The document research is impressive and constitutes most of the information presented in the book. Neely reviewed PCHC archival documents at Wits University and South Africa’s National Archives, as well as the corpus of literature produced by the Karks and subsequent generations of PCHC researchers. Neely offers detailed descriptions of how the PCHC team conceptualized and operationalized their social scientific research and medical practice to understand health across individual, household, community, and national levels—effectively a multi-scalar approach. She includes several impactful historic cases that confounded doctors—residents’ refusals to treat tuberculosis, for example, when doctors disregarded lived experiences of abathakathiin the case of Khanyisile (pp. 85–88)—to show the limits of social (bio)medicine. Four images of PCHC archival documents also help illustrate these interventions in the landscape.
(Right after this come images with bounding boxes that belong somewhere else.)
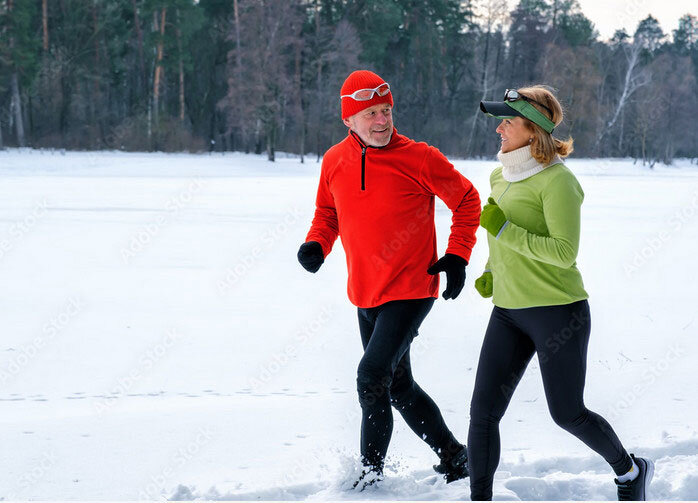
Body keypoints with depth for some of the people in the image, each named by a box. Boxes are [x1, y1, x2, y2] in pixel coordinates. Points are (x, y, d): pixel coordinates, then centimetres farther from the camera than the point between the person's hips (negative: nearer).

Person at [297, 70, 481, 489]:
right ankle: (454, 457, 31)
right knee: (399, 388, 15)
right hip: (366, 296, 6)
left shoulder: (418, 158, -13)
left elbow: (466, 200, 0)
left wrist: (458, 257, -7)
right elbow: (328, 213, 17)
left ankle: (371, 470, -3)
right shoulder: (335, 162, 0)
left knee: (372, 379, -17)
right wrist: (316, 245, -3)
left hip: (411, 291, -6)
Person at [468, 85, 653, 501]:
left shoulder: (557, 180, -15)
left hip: (558, 312, -7)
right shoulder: (500, 177, 9)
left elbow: (565, 253, -22)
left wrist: (505, 231, -23)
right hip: (508, 312, 7)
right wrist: (492, 273, 12)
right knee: (483, 412, -2)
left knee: (568, 414, 7)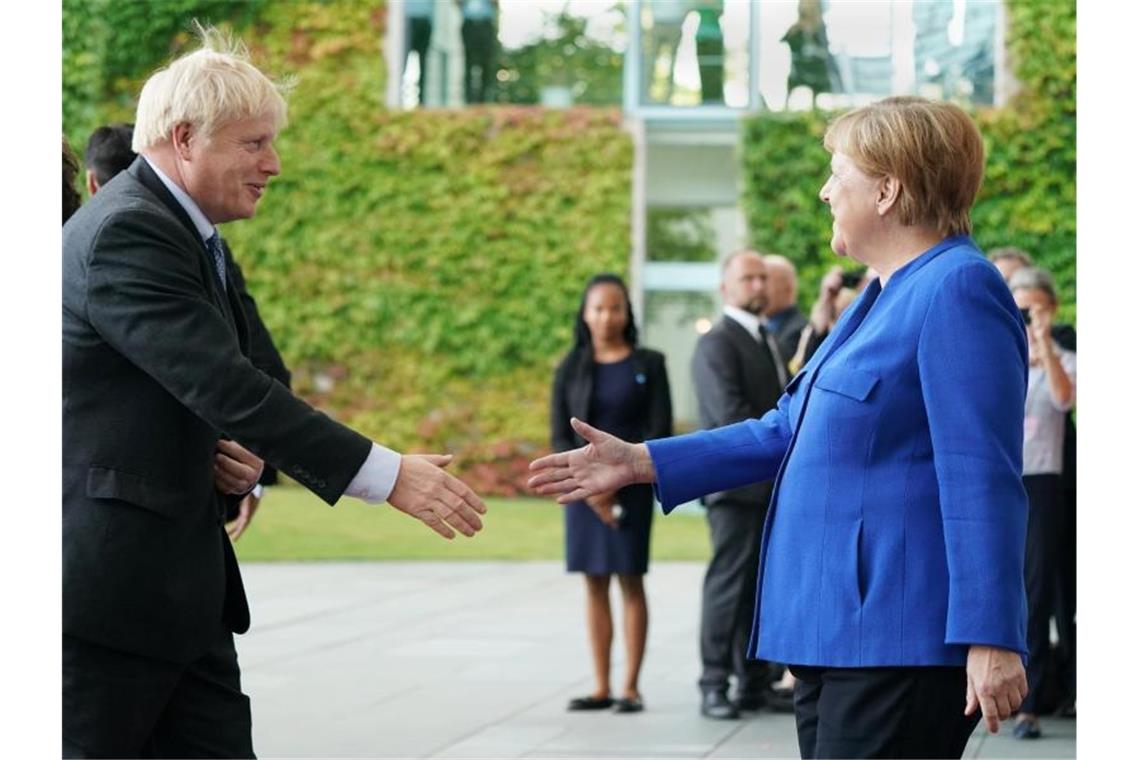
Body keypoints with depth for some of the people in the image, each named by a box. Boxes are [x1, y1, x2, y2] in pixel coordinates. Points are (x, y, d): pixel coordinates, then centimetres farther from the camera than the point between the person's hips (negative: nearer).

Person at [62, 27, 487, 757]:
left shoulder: (184, 233, 14)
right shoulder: (127, 233, -17)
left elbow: (220, 388, 22)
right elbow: (225, 384, -25)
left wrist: (241, 457, -3)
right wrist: (388, 476, -25)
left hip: (179, 587, 10)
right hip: (108, 586, -9)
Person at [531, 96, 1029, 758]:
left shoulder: (957, 292, -13)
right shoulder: (888, 295, 20)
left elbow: (982, 479, -19)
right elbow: (789, 432, 26)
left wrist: (990, 638, -23)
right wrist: (640, 463, 22)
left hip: (900, 640, -10)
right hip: (837, 629, 10)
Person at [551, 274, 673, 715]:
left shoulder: (647, 365, 3)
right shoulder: (570, 369, 8)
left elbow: (660, 430, -3)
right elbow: (560, 437, 5)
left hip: (631, 486, -2)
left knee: (630, 581, -3)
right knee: (594, 583, 3)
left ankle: (631, 687, -1)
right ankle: (601, 687, 6)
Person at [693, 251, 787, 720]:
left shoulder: (768, 342, 21)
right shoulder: (717, 344, -8)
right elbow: (731, 415, -17)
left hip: (773, 486, 8)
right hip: (737, 483, -8)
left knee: (761, 586, 8)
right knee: (729, 584, -6)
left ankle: (754, 683, 12)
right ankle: (715, 685, -3)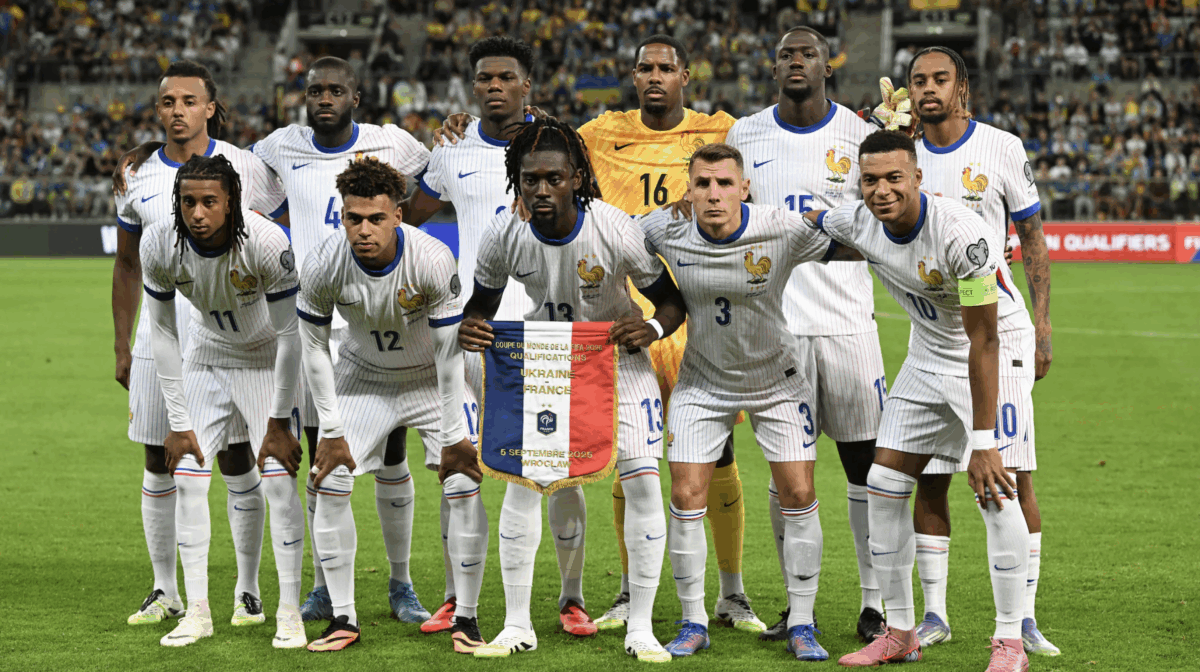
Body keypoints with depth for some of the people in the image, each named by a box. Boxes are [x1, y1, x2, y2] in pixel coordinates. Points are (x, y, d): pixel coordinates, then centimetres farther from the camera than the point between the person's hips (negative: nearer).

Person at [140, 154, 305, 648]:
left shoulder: (267, 244, -32)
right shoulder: (160, 245, -23)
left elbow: (289, 336, -22)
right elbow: (162, 333, -10)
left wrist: (279, 423, -18)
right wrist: (179, 421, -10)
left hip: (266, 360, -3)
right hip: (207, 356, 3)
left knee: (278, 480, -12)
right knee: (187, 478, -4)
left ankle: (289, 613, -2)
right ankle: (197, 612, 5)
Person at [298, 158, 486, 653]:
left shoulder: (432, 260, -30)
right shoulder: (323, 265, -24)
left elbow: (450, 353, -21)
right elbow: (314, 348, -9)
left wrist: (453, 437, -18)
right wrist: (331, 432, -10)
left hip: (432, 380, -2)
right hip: (364, 378, 2)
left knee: (464, 490, -13)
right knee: (329, 487, -8)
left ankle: (466, 619, 1)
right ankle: (343, 620, 3)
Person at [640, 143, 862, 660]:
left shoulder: (784, 230, -23)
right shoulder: (666, 230, -17)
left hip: (776, 380, -1)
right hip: (702, 383, 1)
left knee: (798, 494, -5)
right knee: (686, 496, -5)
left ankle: (801, 626, 9)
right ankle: (694, 623, 11)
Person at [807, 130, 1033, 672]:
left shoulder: (963, 236, -32)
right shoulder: (856, 223, -13)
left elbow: (983, 342, -29)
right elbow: (799, 224, 12)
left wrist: (983, 443, -29)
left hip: (997, 351, -7)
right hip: (929, 354, 7)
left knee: (993, 489, -18)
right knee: (885, 484, 2)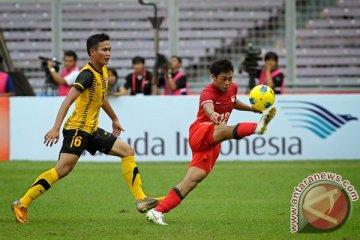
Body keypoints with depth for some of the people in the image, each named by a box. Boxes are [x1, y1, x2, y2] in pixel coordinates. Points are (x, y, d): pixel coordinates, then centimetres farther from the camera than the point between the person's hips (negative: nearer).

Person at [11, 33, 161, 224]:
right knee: (63, 169, -17)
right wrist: (56, 128, -36)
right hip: (77, 129, -9)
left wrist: (114, 119, 38)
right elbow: (68, 100, -27)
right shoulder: (87, 74, -17)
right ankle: (22, 204, -10)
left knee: (127, 151, 5)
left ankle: (141, 200, 5)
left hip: (92, 130, 9)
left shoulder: (103, 71, 11)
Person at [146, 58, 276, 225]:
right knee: (223, 130, -39)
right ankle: (257, 127, -65)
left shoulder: (233, 88, 11)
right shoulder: (208, 93, -13)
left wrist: (252, 108, 23)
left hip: (212, 145, 6)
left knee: (192, 181, -5)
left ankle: (158, 211, -7)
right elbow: (208, 107, -37)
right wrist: (212, 114, -60)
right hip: (200, 133, -6)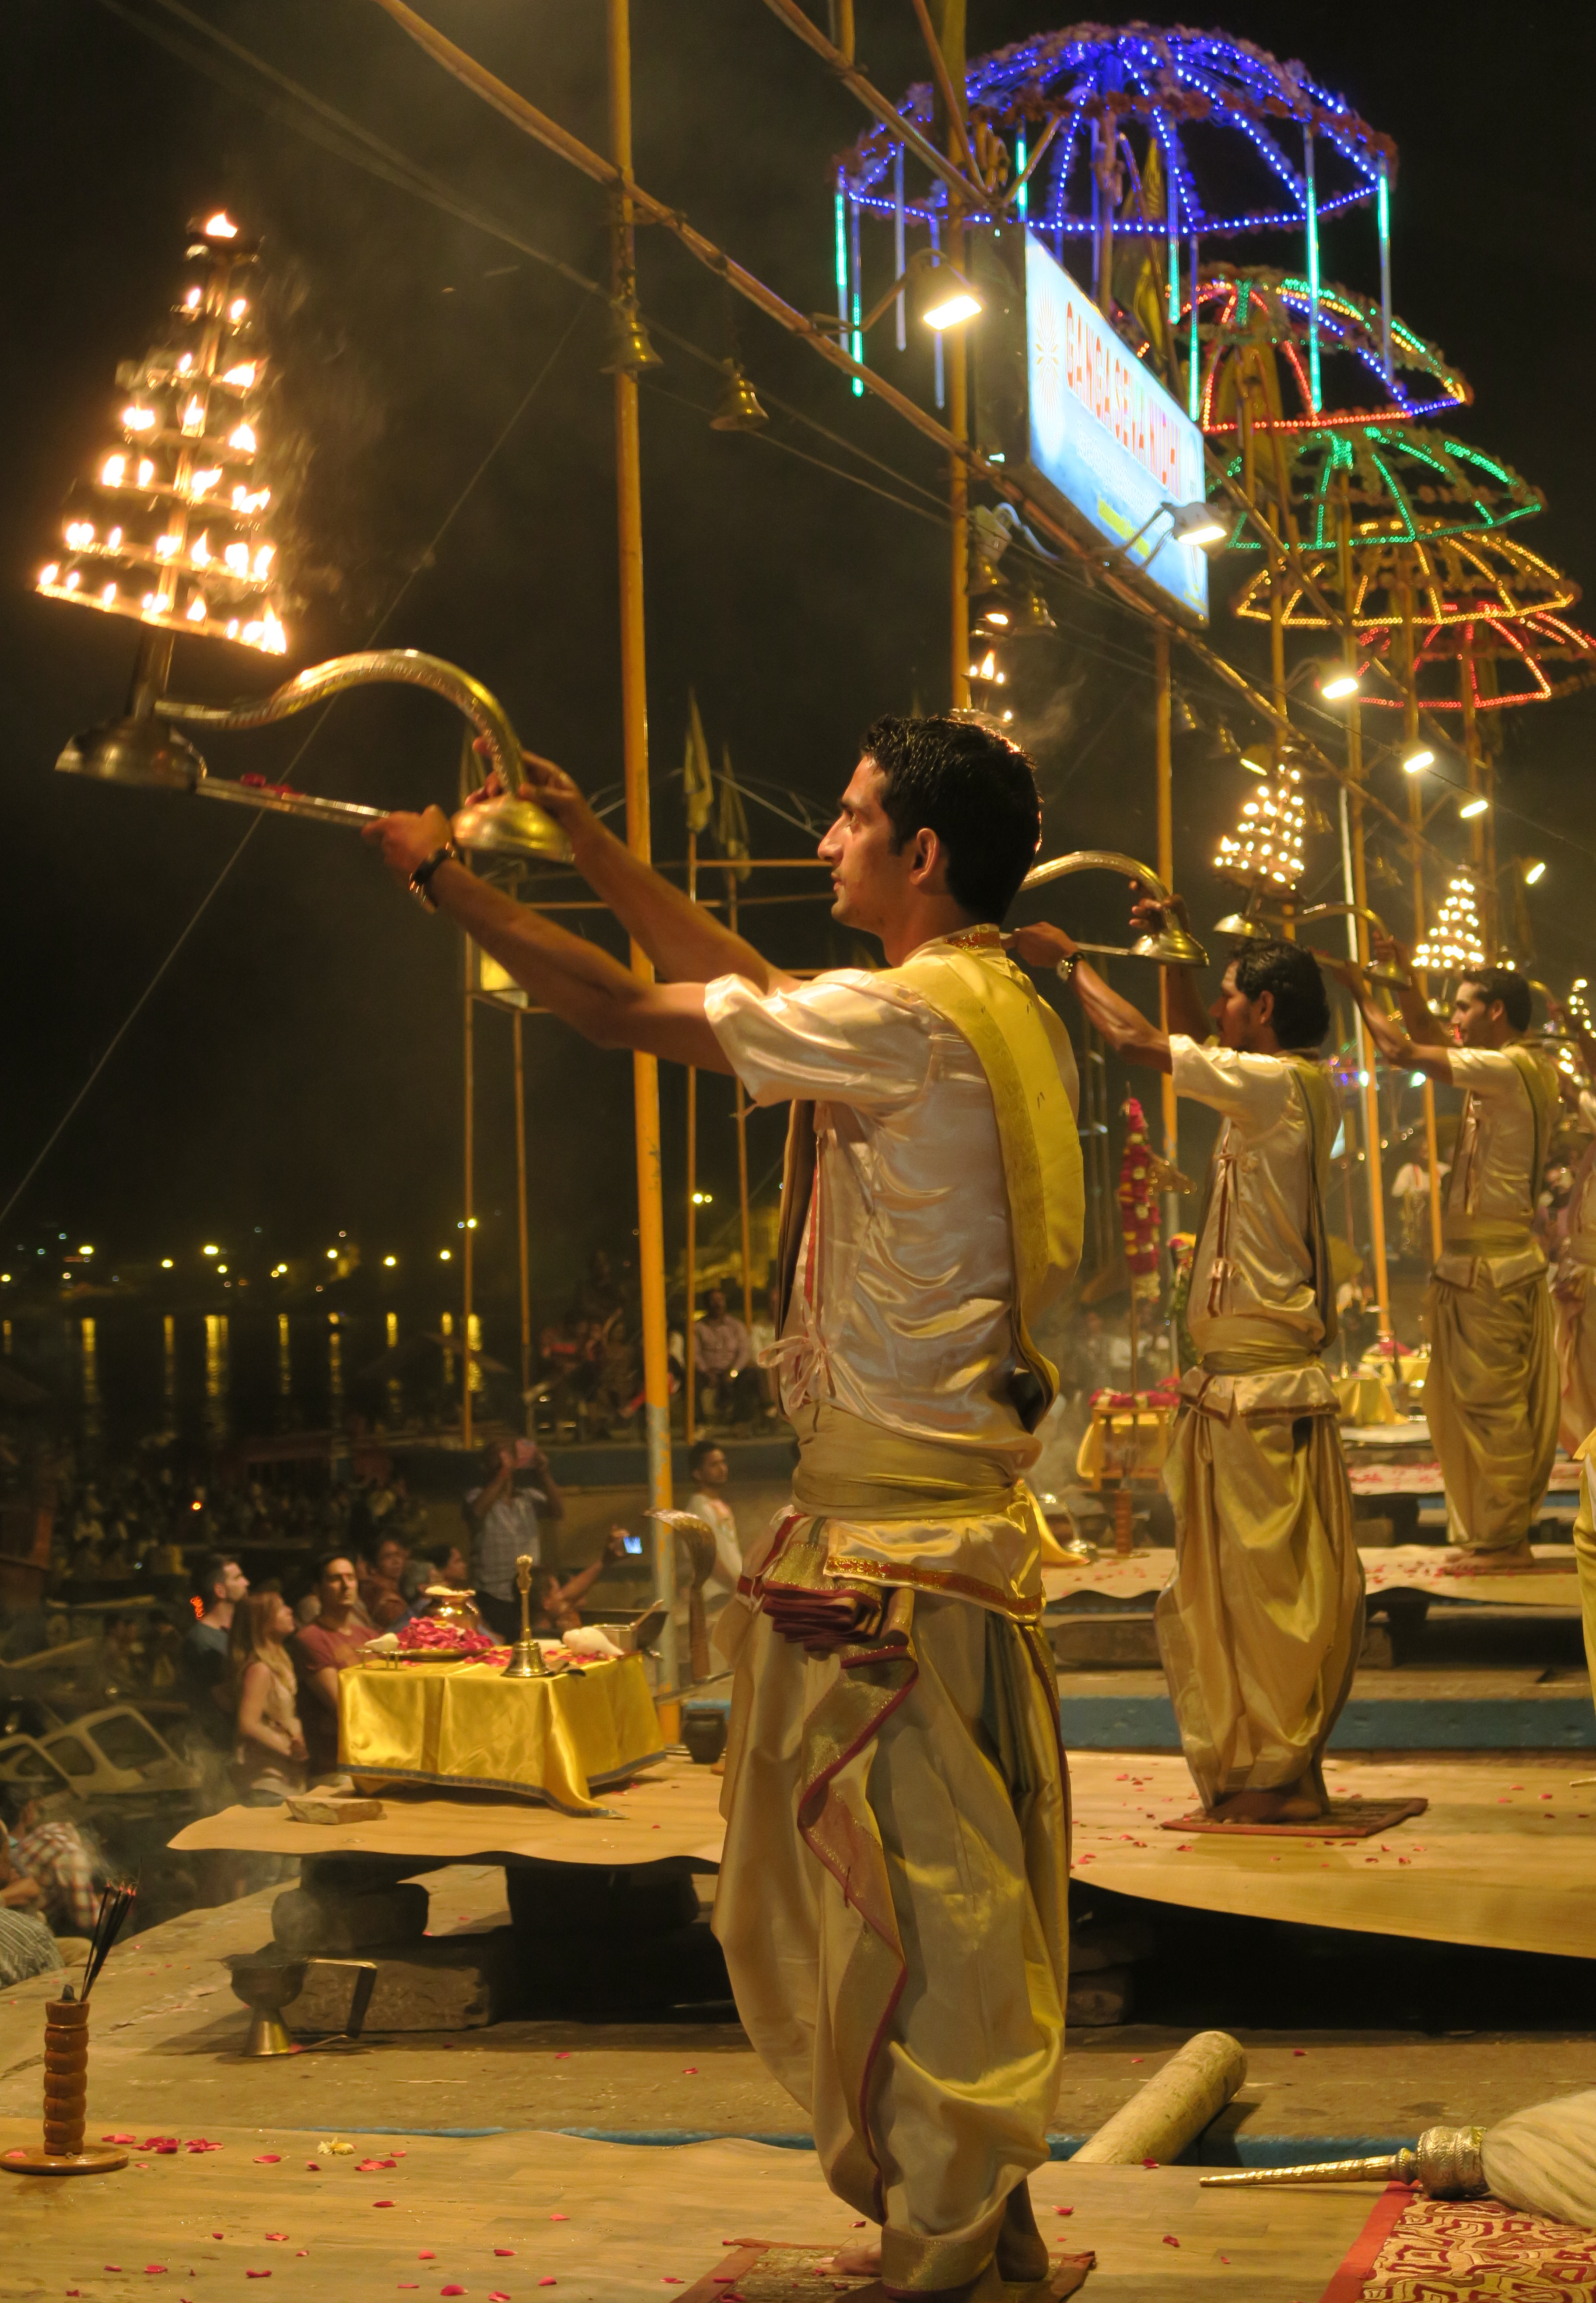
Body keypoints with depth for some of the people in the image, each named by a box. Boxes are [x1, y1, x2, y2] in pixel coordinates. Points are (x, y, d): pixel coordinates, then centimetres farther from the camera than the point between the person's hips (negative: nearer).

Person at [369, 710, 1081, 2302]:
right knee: (952, 1878, 15)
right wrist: (585, 841, 26)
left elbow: (625, 1014, -12)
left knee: (913, 1884, -3)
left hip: (890, 1507, -10)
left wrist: (446, 880, -1)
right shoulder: (1002, 1016, 13)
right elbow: (748, 988, 23)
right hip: (964, 1495, 10)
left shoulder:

Much has been written about the history, challenges, and successes of the social medicine model as it was developed in South Africa (in the case of PCHC) and applied worldwide (including in Israel, the United States, and the 1978 Alma-Ata Conference). Neely’s book will be especially useful for graduate students and professionals working with the large body of existing literature on health interventions like this and need a strong model for how to rework this literature in exciting critical and theoretical frames. I can also imagine successfully using Chapter 3 (Nutrition, Science, Racial Capitalism) in undergraduate medical anthropology or global public health courses to show how structural racism perpetuates food insecurity to then impact health.
With illustrative figures, detailed descriptions of clinical and field research reports, and rich ethnographic and historic context, Neely effectively writes “from Pholela” as an historic and place-based articulation of social medicine as she aims to do in the introduction. In what perhaps befits this kind of political ecological or geographic approach, there are far fewer quotes from contemporary Pholela residents describing the world in their own words—her interactions with gogos (grandmothers) Sithole (pp. 42–45) and Ngcobo (pp. 1–2) stand out in this respect. The book makes sure that readers learn that social medicine is an ontological formation that involves more-than-human social relationships. This means emphasizing and clearly tracing more-than-human relationships themselves among multiple beings, forces, and historic moments where they manifest in clinical and political ecological view—rather than describing peoples’ own reflective engagements on these relationships in which they come to see themselves as human and in pursuit of wellness among these beings (Huhn 2020). Black Southern Africans like Khanyisile and gogos Sithole and Ngcobo have long had their humanity denied before, during, and now after apartheid, something Neely also clearly shows. In reading this book alongside Black geographies—such as McKittrick and colleagues’ (2015) reviews of Sylvia Wynter’s work on humanness as an outcome of racialization, space, and time—the next iteration of this political ecological approach might be to ask: What are humans and nonhumans in social medicine, when do they become such, and for whom?
References Cited
Huhn, A. 2020. Nourishing Life: Foodways and Humanity in an African Town. New York: Berghahn.
McKittrick, K., ed. 2015. Sylvia Wynter: On Being Human as Praxis. Durham: Duke University Press.